What this means, is that compliance, historically viewed as a cost center, is now increasingly front and center as a way for business to unlock growth.
“In this compliant way, while having a good user experience … I’m going to have a better reputation, I will acquire more consumers and retain them too. And that brings value,” Dr. Adam Lowe, chief product and innovation officer at CompoSecure, told PYMNTS.
“It’s not about a penalty in the background anymore, it’s about ‘Do I get to do business tomorrow?’” Sovos CEO Kevin Akeroyd said, while noting that there are 19,000 taxing jurisdictions making thousands of changes, and many enterprises don’t have the resources to meet the new, 21st-century tax compliance challenges.
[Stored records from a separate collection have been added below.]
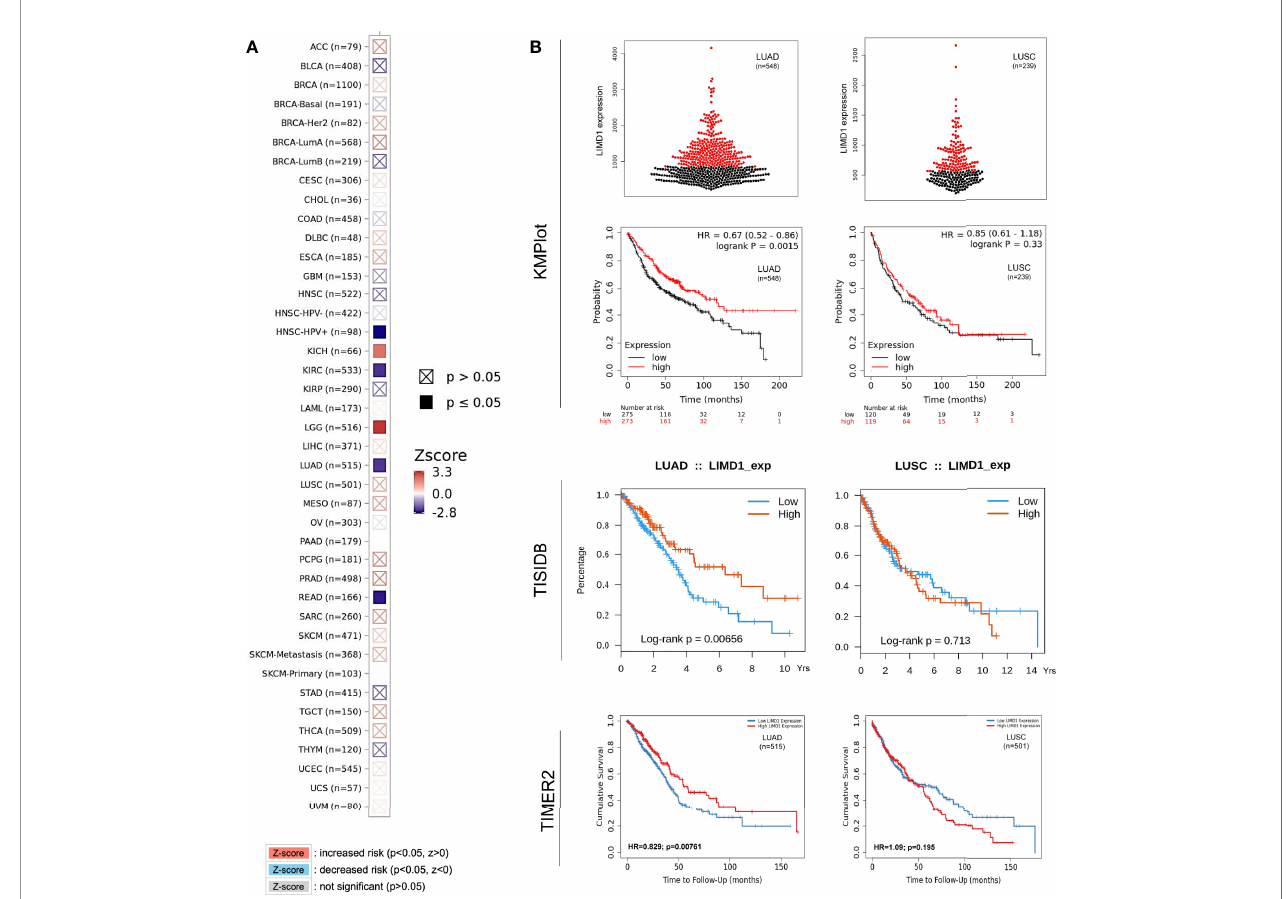
FIGURE 7 | LIMD1 correlates with the overall survival of certain cancers. (A) LIMD1 expression level correlates with the overall survival (OS) of certain cancer patients (200 months). (B) LIMD1 expression level signi fi cantly correlates with OS of LUAD patients, but not with LUSC patients. (A) are results from TIMER2, and (B) from different portals showing the consistency. For KMPlot, the settings were: only JetSet best probe set, excluding outlier arrays, and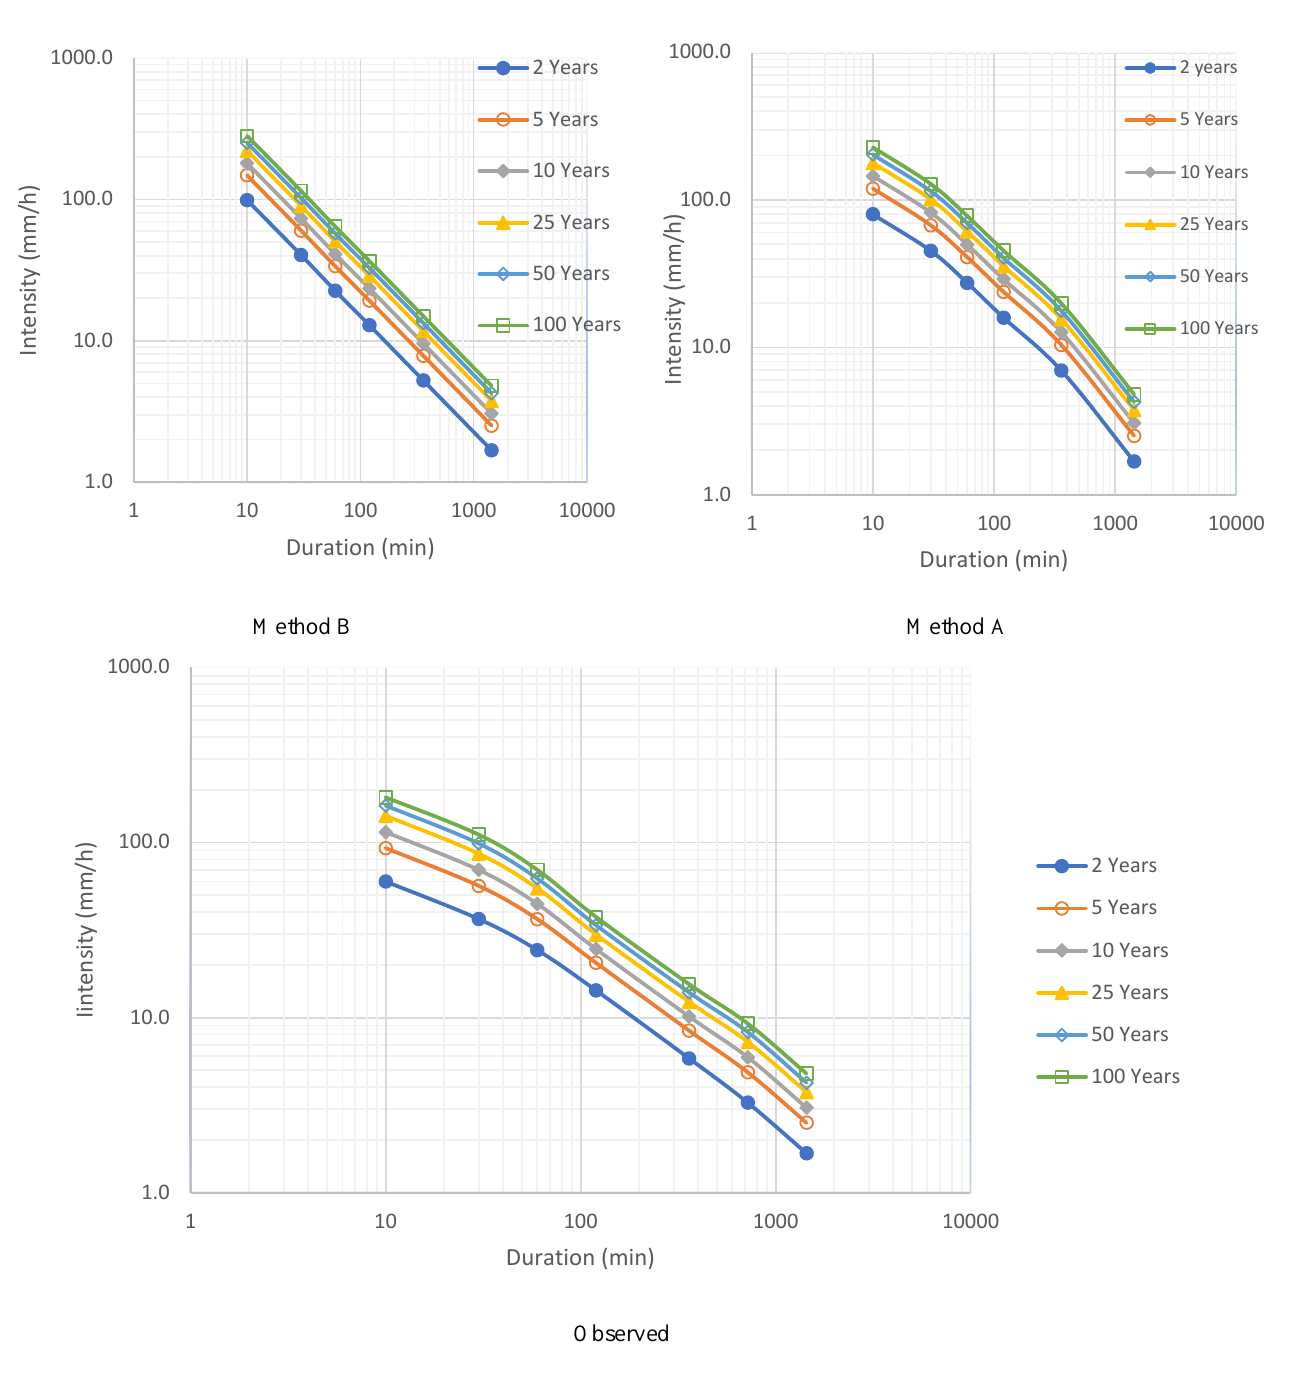
Figure 5. IDF curves by using Gumbel distribution of Yalamlam area (method A, B and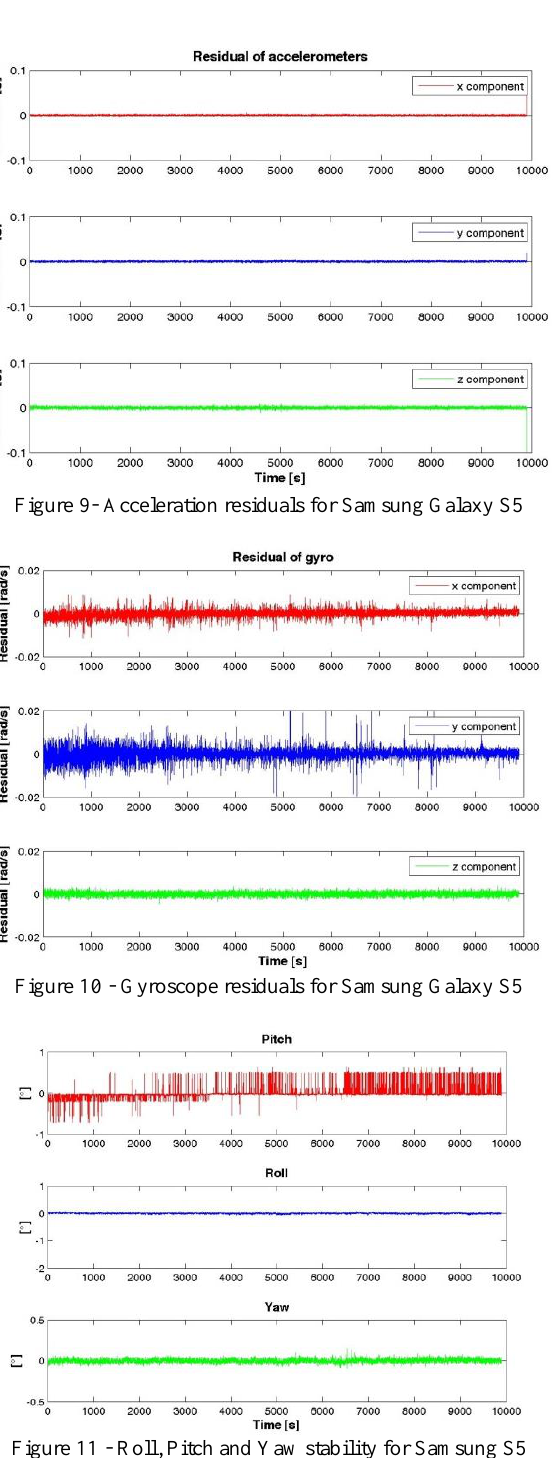
Figure 11 - Roll, Pitch and Yaw stability for Samsung S5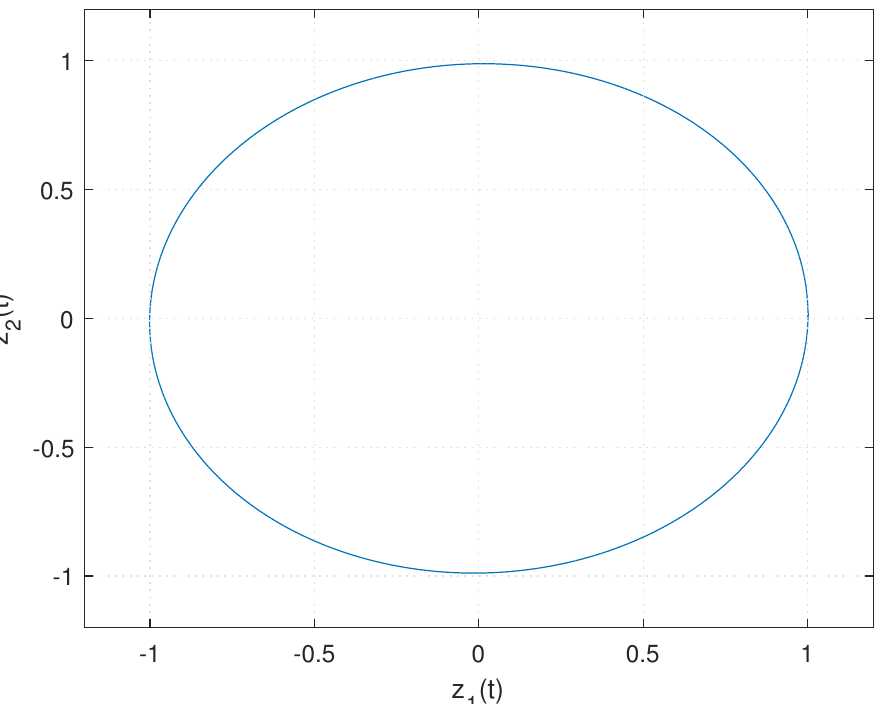
Figure 1. Response of the open-loop system state for Example 1.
And, of course, innovation is a double-sided sword. As the world goes digital, a new security paradigm — and imperative — is emerging.
“Unfortunately, the amount of scams and the prevalence of them has continued to increase, as there are new tools available to scammers … to victimize vulnerable populations,” Dave Excell, founder of fraud prevention company Featurespace, said.
“It definitely continues to be around education because that’s often where scams start,” he added. “And then I think it’s around investing in additional tools and technology, especially as we’re moving to more real-time payments.”
“Scammers aren’t regulated,” Excell explained. “They don’t need to go through aspects of model governance that banks and financial institutions do from a regulatory perspective. So, we need to enable banks and payment companies to continue to innovate to keep us safe without having too much of the burden of some of the other potential regulatory hurdles that they may need to go through.”